Document text Block Start

It is safe to read a STL container from multiple parallel threads. However, the performance is terrible. Why?
I create a small object that stores some data in a multiset. This makes the constructors fairly expensive ( about 5 usecs on my machine. ) I store hundreds of thousands of the small objects in a large multiset. Processing these objects is an independent business, so I split the work between threads running on a multi-core machine. Each thread reads the objects it needs from the large multiset, and processes them.
The problem is that the reading from the big multiset does not proceed in parallel. It looks like the reads in one thread block the reads in the other.
The code below is the simplest I can make it and still show the problem. First it creates a large multiset containing 100,000 small objects each containing its own empty multiset. Then it calls the multiset copy constructor twice in series, then twice again in parallel.
A profiling tool shows that the serial copy constructors take about 0.23 secs, whereas the parallel ones take twice as long. Somehow the parallel copies are interfering with each other.
// a trivial class with a significant ctor and ability to populate an associative container
class cTest
{
multiset<int> mine;
int id;
public:
cTest( int i ) : id( i ) {}
bool operator<(const cTest& o) const { return id < o.id; }
};
// add 100,000 objects to multiset
void Populate( multiset<cTest>& m )
{
for( int k = 0; k < 100000; k++ )
{
m.insert(cTest(k));
}
}
// copy construct multiset, called from mainline
void Copy( const multiset<cTest>& m )
{
cRavenProfile profile("copy_main");
multiset<cTest> copy( m );
}
// copy construct multiset, called from thread
void Copy2( const multiset<cTest>& m )
{
cRavenProfile profile("copy_thread");
multiset<cTest> copy( m );
}
int _tmain(int argc, _TCHAR* argv[])
{
cRavenProfile profile("test");
profile.Start();
multiset<cTest> master;
Populate( master );
// two calls to copy ctor from mainline
Copy( master );
Copy( master );
// call copy ctor in parrallel
boost::thread* pt1 = new boost::thread( boost::bind( Copy2, master ));
boost::thread* pt2 = new boost::thread( boost::bind( Copy2, master ));
pt1->join();
pt2->join();
// display profiler results
cRavenProfile print_profile;
return 0;
}
Here is the output
Scope Calls Mean (secs) Total
copy_thread 2 0.472498 0.944997
copy_main 2 0.233529 0.467058

Document text Block End

▶ [Activity A]: In the multiset post, retype the passage that begins at the words "A profiling tool" and stops after the words "with each other.".
▶ [Activity B]: According to the multiset post, how long do the serial copy constructors take?

Extracted entries Block Start

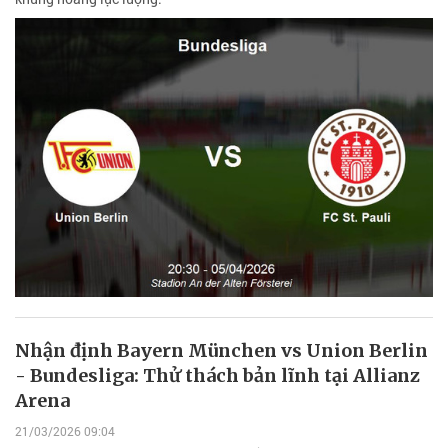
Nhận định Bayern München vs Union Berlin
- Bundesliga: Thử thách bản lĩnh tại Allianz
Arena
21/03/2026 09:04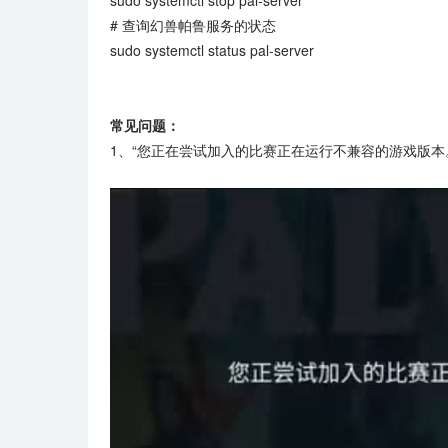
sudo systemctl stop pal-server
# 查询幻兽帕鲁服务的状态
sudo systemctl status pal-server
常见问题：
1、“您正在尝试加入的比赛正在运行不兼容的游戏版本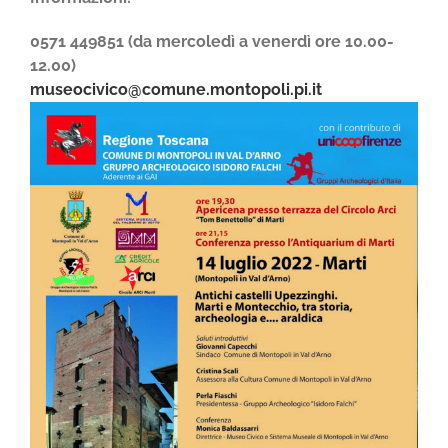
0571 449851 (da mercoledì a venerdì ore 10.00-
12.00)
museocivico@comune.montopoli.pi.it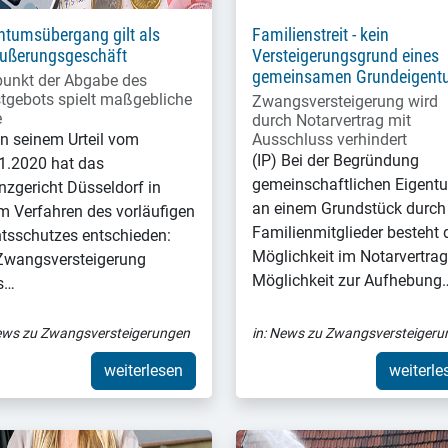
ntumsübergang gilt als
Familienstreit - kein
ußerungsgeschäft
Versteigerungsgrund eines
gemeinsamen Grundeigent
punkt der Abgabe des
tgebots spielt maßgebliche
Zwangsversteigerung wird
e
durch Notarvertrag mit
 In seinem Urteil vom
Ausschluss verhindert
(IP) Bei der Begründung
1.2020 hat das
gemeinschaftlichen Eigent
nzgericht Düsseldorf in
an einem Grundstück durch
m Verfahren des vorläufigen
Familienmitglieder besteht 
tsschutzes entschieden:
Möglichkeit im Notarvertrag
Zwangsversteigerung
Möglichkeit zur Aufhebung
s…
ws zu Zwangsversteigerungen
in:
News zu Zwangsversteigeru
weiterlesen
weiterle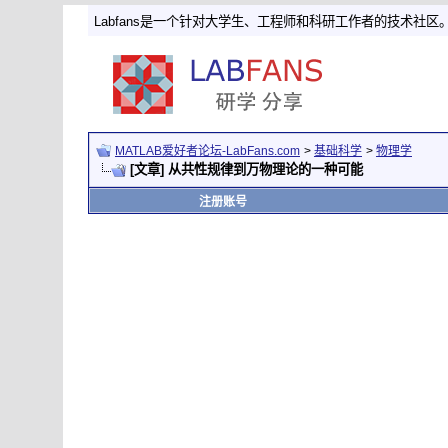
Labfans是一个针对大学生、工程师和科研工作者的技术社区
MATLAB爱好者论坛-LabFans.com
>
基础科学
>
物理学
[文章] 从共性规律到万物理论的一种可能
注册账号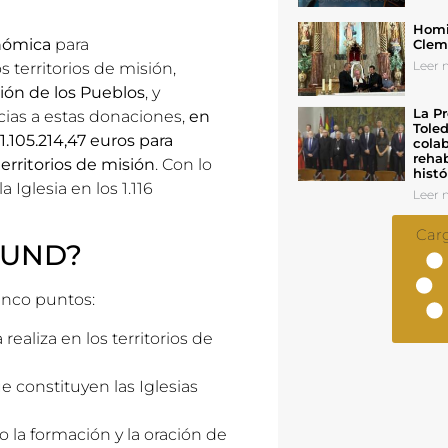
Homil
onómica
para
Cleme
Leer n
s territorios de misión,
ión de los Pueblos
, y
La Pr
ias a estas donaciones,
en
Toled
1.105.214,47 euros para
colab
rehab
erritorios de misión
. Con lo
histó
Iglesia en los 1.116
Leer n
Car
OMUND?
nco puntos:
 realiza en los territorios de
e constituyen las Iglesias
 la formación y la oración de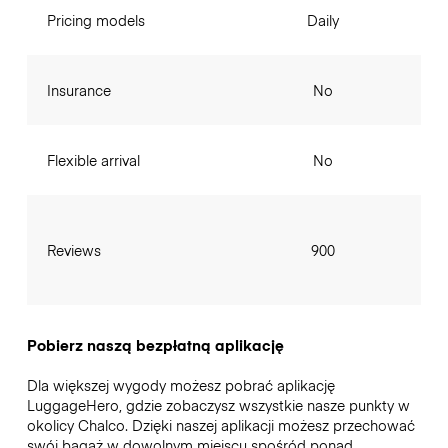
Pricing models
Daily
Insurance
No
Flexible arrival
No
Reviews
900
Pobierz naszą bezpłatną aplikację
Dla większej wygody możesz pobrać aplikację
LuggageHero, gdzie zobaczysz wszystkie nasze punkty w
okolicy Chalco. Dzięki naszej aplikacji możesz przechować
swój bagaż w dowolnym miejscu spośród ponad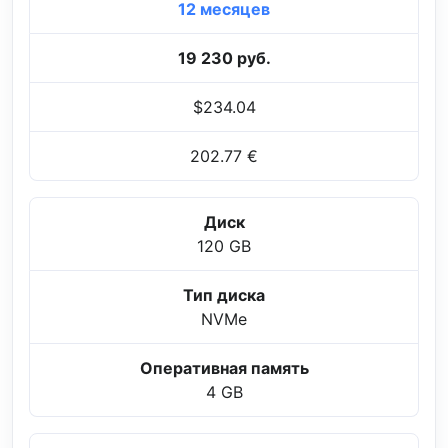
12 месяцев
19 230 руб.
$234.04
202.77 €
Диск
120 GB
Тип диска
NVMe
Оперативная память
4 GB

Extracted entries Block End
Extracted entries Block Start

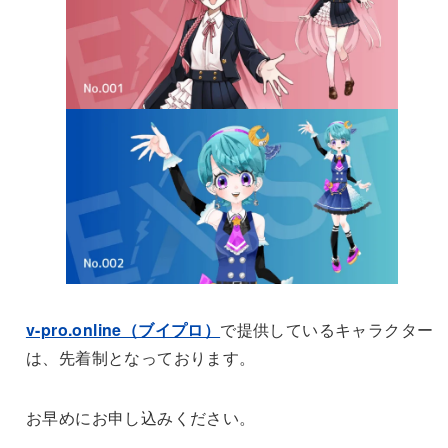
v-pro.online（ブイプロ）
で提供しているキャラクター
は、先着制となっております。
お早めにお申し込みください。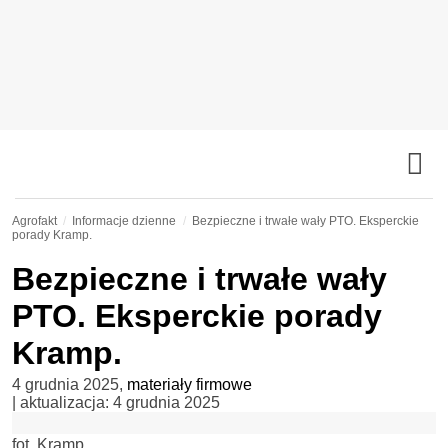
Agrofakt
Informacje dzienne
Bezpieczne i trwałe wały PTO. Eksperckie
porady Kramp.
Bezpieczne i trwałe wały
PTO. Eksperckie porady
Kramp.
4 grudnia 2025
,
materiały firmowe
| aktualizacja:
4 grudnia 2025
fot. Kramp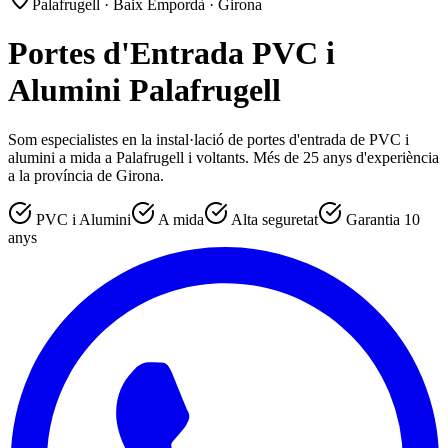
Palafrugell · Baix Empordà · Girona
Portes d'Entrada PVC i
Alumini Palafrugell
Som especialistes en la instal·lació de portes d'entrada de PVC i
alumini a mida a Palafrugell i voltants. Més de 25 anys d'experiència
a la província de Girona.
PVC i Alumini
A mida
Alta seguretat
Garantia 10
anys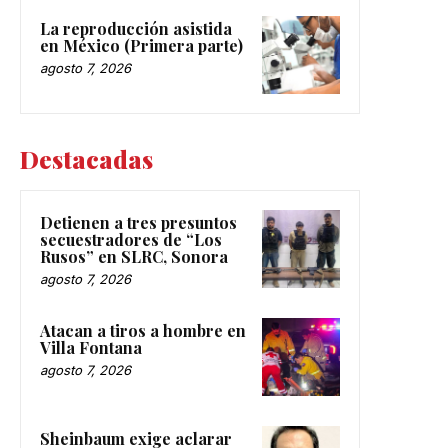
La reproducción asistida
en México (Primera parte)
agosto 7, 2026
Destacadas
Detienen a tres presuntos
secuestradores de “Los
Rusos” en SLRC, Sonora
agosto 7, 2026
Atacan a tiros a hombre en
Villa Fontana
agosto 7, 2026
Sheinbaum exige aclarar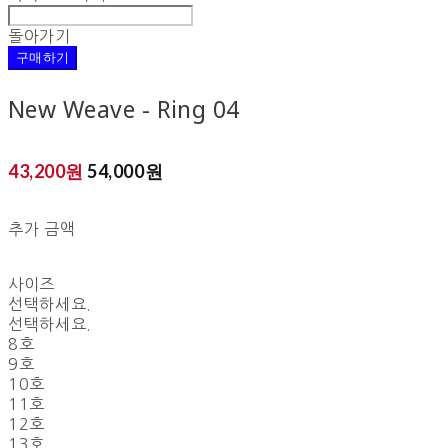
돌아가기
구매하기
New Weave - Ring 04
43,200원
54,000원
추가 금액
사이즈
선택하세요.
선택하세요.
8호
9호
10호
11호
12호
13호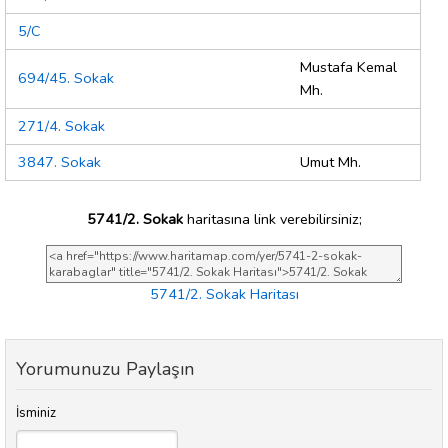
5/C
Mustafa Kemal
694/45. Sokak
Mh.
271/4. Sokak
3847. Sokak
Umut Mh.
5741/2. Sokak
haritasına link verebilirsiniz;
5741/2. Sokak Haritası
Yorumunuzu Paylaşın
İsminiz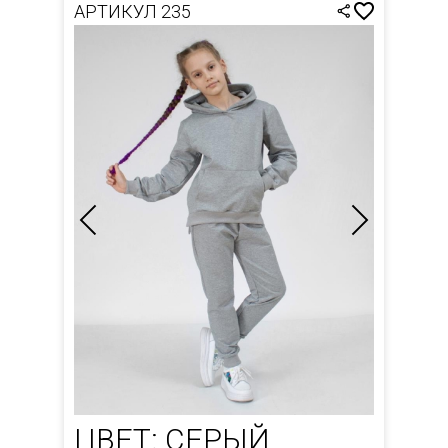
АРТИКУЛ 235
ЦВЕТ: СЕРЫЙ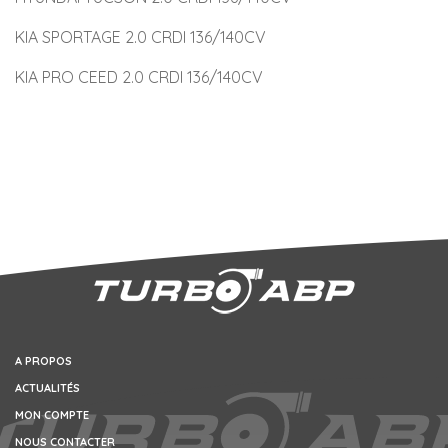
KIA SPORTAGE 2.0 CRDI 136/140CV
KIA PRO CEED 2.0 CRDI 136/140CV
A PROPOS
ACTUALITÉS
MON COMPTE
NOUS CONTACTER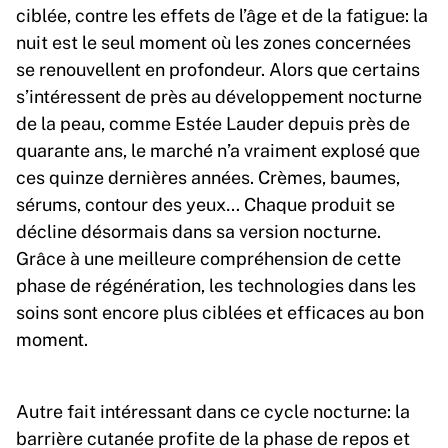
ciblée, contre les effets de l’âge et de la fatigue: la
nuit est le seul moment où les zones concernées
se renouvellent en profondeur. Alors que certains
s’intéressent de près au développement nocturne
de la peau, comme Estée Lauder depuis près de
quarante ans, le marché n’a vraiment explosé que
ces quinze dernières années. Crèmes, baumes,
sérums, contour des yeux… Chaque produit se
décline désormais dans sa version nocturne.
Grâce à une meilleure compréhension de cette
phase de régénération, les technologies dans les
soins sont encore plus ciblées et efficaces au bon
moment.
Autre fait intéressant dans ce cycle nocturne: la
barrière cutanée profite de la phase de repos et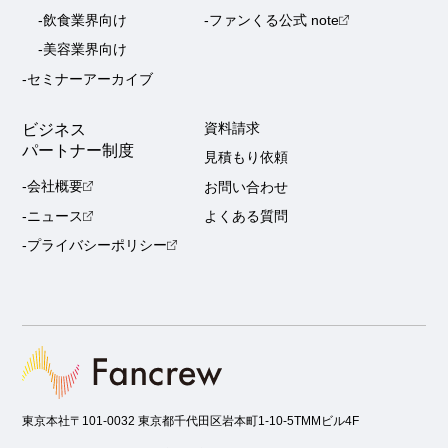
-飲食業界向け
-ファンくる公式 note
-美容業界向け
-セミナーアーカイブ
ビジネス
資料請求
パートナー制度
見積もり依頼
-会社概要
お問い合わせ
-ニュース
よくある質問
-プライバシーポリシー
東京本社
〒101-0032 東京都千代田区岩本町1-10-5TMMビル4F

Extracted entries Block End

▶ [Answer space A]:
A profiling tool shows that the serial copy constructors take about 0.23 secs, whereas the parallel ones take twice as long. Somehow the parallel copies are interfering with each other.

▶ [Answer space B]: About 0.23 seconds.